- Developer: Freedom Factory Studios
- Publishers: Little Orbit Warner Bros. Interactive Entertainment
- Writers: Greg Weisman Brandon Vietti Sharon Scott
- Platforms: Nintendo 3DS, PlayStation 3, Xbox 360, Microsoft Windows
- Release: NA: November 19, 2013; EU: November 22, 2013; AU: November 21, 2013;
- Genres: Action-adventure, action role-playing
- Modes: Single-player, multiplayer

= Young Justice: Legacy =

2013 video game

Young Justice: Legacy is an action-adventure video game developed by Freedom Factory Studios and published by Little Orbit. It was released in November 2013 for Nintendo 3DS, Microsoft Windows, PlayStation 3, and Xbox 360. The game is based on the Young Justice animated television series, and takes place in the four-year gap between seasons one and two. It was developed in collaboration with series writers Greg Weisman and Brandon Vietti. Originally, the game was planned to be released on the Nintendo DS, Wii, and Wii U as well, but these versions were cancelled due to quality issues and low interest from retailers.

The game is an action role-playing game in which the player creates a squad of heroes and plays as multiple characters alongside Justice League members. Young Justice: Legacy features support for single-player and multiplayer modes.

==Gameplay==
Players can select three members from a roster of twelve Young Justice TV series characters to play in the game's fifteen different levels. They can also switch their control among the three active characters while playing. Each character has a unique set of special abilities to use on the battlefield as well as certain strengths and weaknesses that define that character's role during battle. Characters and their abilities level up as they progress through missions. Every character also has at least three costumes that change both the character's appearance and how they play. Also, the player can buy equipment from Red Tornado and train with Black Canary. Certain missions have the player fighting with the assistance of Justice League members, such as Superman, Green Lantern, Aquaman, and Batman. The game also features several unlockable modes in which players are presented with certain tasks to accomplish.

==Characters==
Young Justice: Legacy features twelve playable characters; four downloadable characters; twelve villains, including one villain who is exclusive to the video game; and several non-playable characters.

Playable characters
| Nightwing; Aqualad; Artemis; Kid Flash; | Robin; Miss Martian; Superboy; Tempest; | Zatanna; Beast Boy; Rocket; Batgirl; | Wonder Girl^{a}; Bumblebee^{a}; Lagoon Boy^{a}; Blue Beetle^{a}; |
Villains
| Bane; Black Manta; Blockbuster; Cheshire; | Icicle Jr.; Killer Frost; Klarion; Lex Luthor; | Psimon; Riddler; Sportsmaster; Tiamat; |  |
Non-playable characters
| Aquaman; Aquagirl; Batman; Black Canary; | Helena Sandsmark; Green Lantern; Red Tornado; Superman; |  |  |

 Downloadable content

==Development==
Young Justice: Legacy was originally scheduled to be released in February 2013, on the Nintendo DS, Microsoft Windows, PlayStation 3, Wii, and Xbox 360. The game would also feature the original lineup of characters from the first season, but after the premiere of the second season, the lineup was changed. The game was delayed, eventually to September and then to November 2013, for Nintendo 3DS, Microsoft Windows, PlayStation 3, Wii U, and Xbox 360, with no mention in the delay announcements of either a Nintendo DS or a Wii version.

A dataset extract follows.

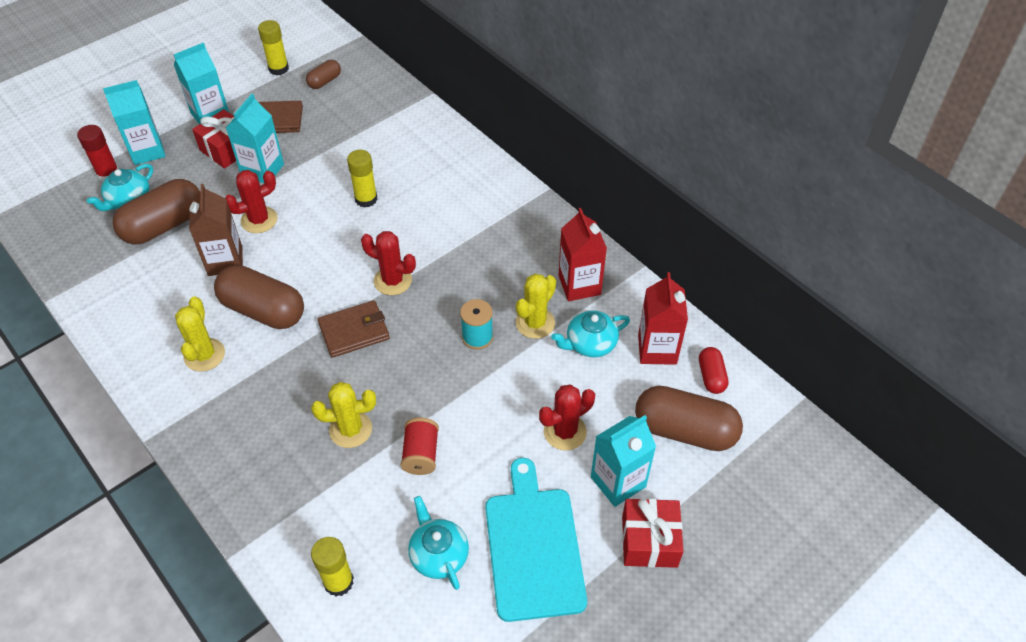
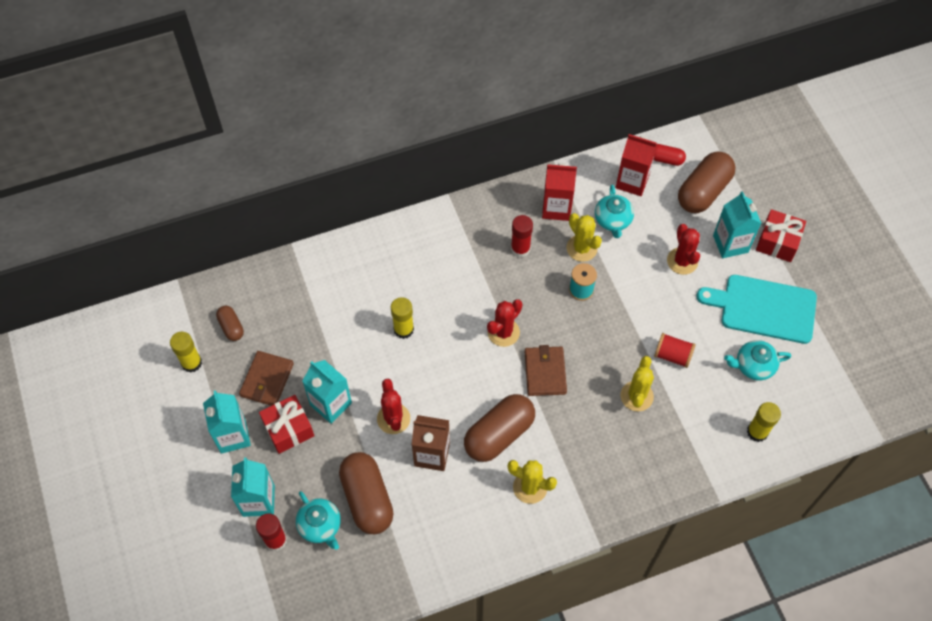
camera: 70 degrees left, 10 degrees up
(508, 267) = (520, 249): none -> red glue stick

Many of the initial delays resulted from production uncertainty. In its pre-production phase throughout late 2011 into late 2012, the development of the game shifted between Little Orbit's in-house development branch (Game Machine), their contractor in Madrid (Freedom Factory), and a satellite studio in Melbourne (Game Machine). Once initial quality issues and developer responsibilities settled, the game was completed.

On April 3, 2013, Namco Bandai Games announced that they had partnered with Little Orbit to distribute Young Justice: Legacy in Europe and the Middle East.

On August 3, 2013, it was announced on the game's official Facebook page that the game would be delayed for the Windows and all Nintendo platforms until November 2013, while the game would be released as scheduled for the Wii console. The announcement said that the Nintendo versions of the game would "have the same story from Brandon and Greg and will be using the same art, but will have their own combat style to take advantage of their unique controls", while noting that "development is running a little behind, so the official release date has been pushed back to November."

On October 27, 2013, it was announced that due to several factors ranging from quality issues to lack of retailer support, Little Orbit had to cancel the Wii and Wii U versions. The Xbox 360, PS3, 3DS, and Windows versions were released as planned.

==Reception==
The game received negative reviews.

IGN gave it 4.8, concluding, "Young Justice: Legacy is a listless squad-based action RPG that squanders its heroic potential."